Lots of progress. The second front panel was filled in with the cedar and the basswood behind it leading into the cockpit. I then stated to experiment with the basswood strips on the outside edge and quickly realized that the “S” curve, while doable with 1/8″ strips, was not going to happen with a 3/4″ strip. At least not without breakage happening. So instead I used the outer edge curve as the pattern for the strips. It worked out just perfect that two would be able to meet at the widest point of the cedar panel and then the opening just needed to be filled in with two additional pieces. Lots of clamps to hold everything just right while it dried. Kind of hard to describe, easy to see in pictures.

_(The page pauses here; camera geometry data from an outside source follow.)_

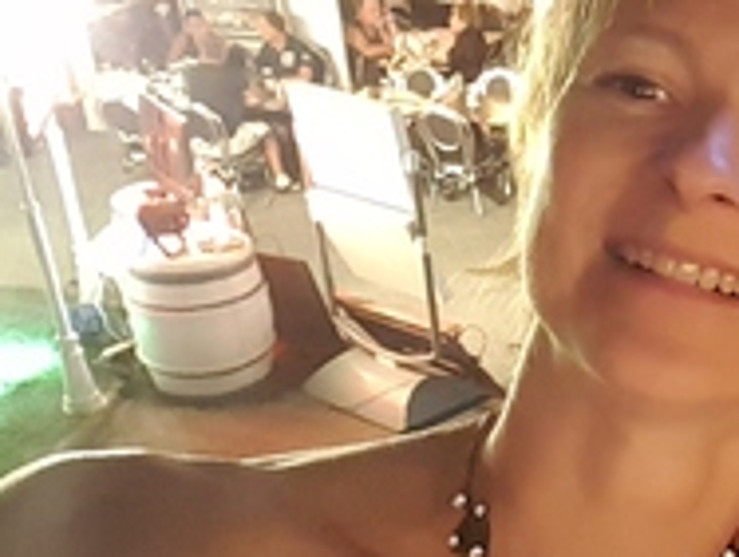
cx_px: 925
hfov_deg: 29.2
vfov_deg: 26.3
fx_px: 1176
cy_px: 419
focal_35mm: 55
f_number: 1.7
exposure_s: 1/13
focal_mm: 2.1
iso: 800
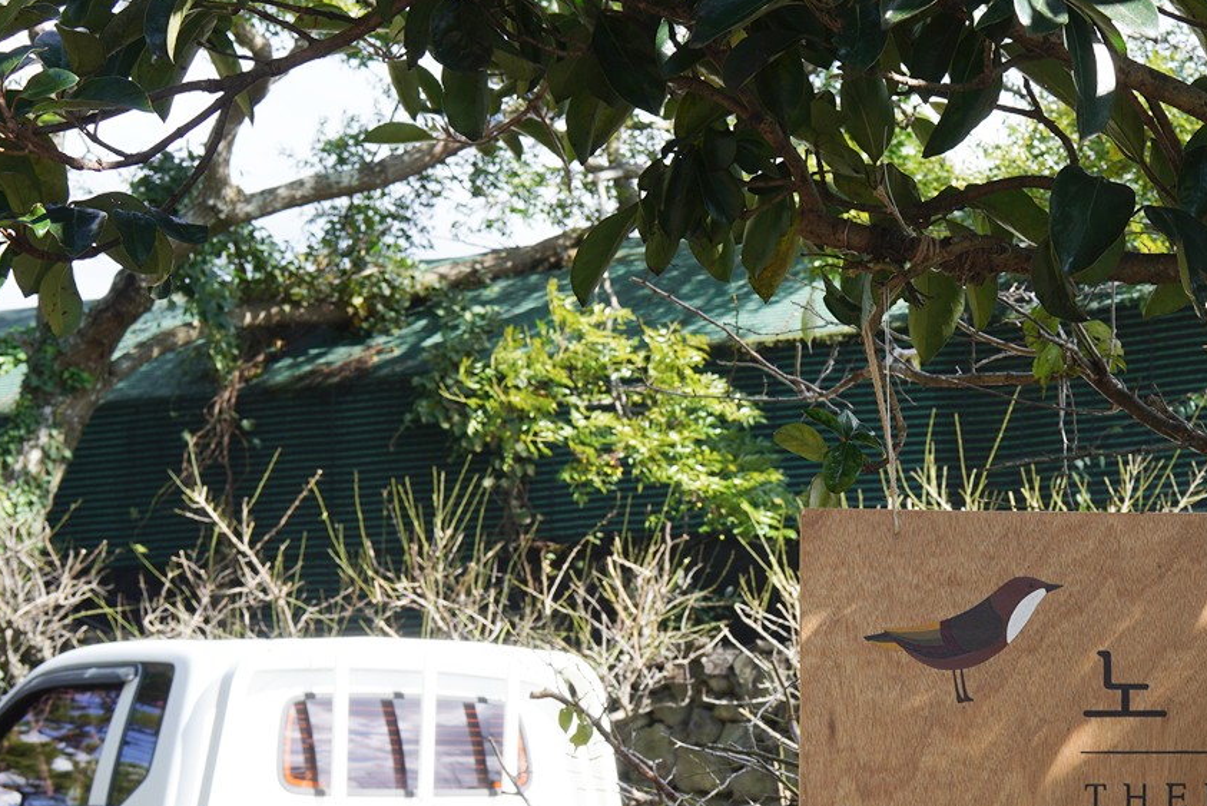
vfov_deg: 16.3
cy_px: 694
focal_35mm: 83
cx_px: 1115
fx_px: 2784
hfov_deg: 23.7
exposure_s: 1/100
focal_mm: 35
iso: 200
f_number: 9
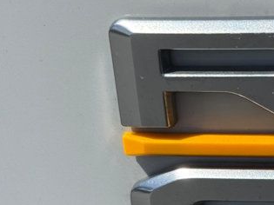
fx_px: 1234
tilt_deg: -20.1
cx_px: 314
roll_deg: +1.7
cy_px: 235
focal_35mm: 156
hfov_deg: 12.4
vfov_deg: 9.4
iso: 80
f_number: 1.78
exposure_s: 1/7874
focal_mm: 6.76
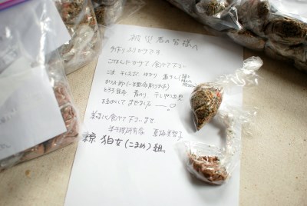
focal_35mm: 45
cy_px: 103
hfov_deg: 43.5
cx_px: 154
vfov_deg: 30.0
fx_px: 384
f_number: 2.5
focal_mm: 30
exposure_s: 1/100
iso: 125
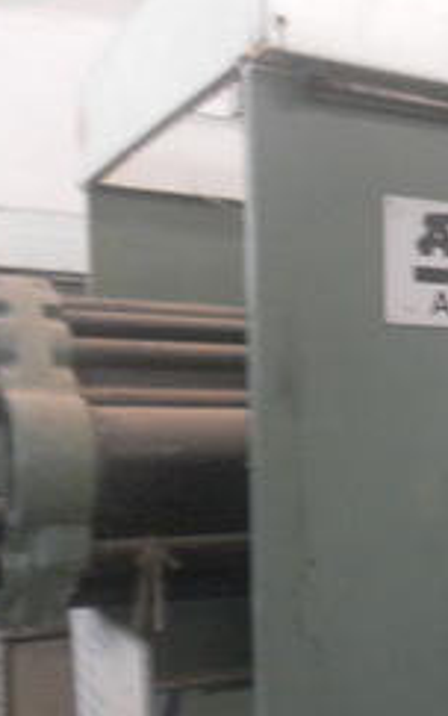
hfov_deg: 18.5
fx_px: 1191
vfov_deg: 33.0
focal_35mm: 61
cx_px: 699
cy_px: 517
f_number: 3.2
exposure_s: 1/15
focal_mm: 4.9
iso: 400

Another problem also reared up. While planing more of the edge of the hull to match the form angle and height I felt a dragging and realized the plane fence, at the angle I had to hold it at, was dragging and digging into the side of the hull! You can see this gouge mark just above the scrap of green tape in the second picture. I remedied this by removing the fence and just free handing the cut. It wasn’t as difficult as it sounds as I could also run my finger under the plane and along the hull to sort of act as a fence.
So I finished up the one side and added a second strip on the other side. Unfortunately I’m totally out of basswood strips so I couldn’t finish the other side, nor could I start on the back. For now the kayak is on hold until I can cut more strips. With some luck that will happen this week and by next weekend I’ll be well into stripping again.
While waiting for glue to dry I jumped ahead a few dozen steps and did a quick scraping of one part of the deck just to get a feel for the final result. I won’t go into what or how at this time, but rather just share some of the pictures I took. Let’s just say I was quite excited and pleased at the outcome.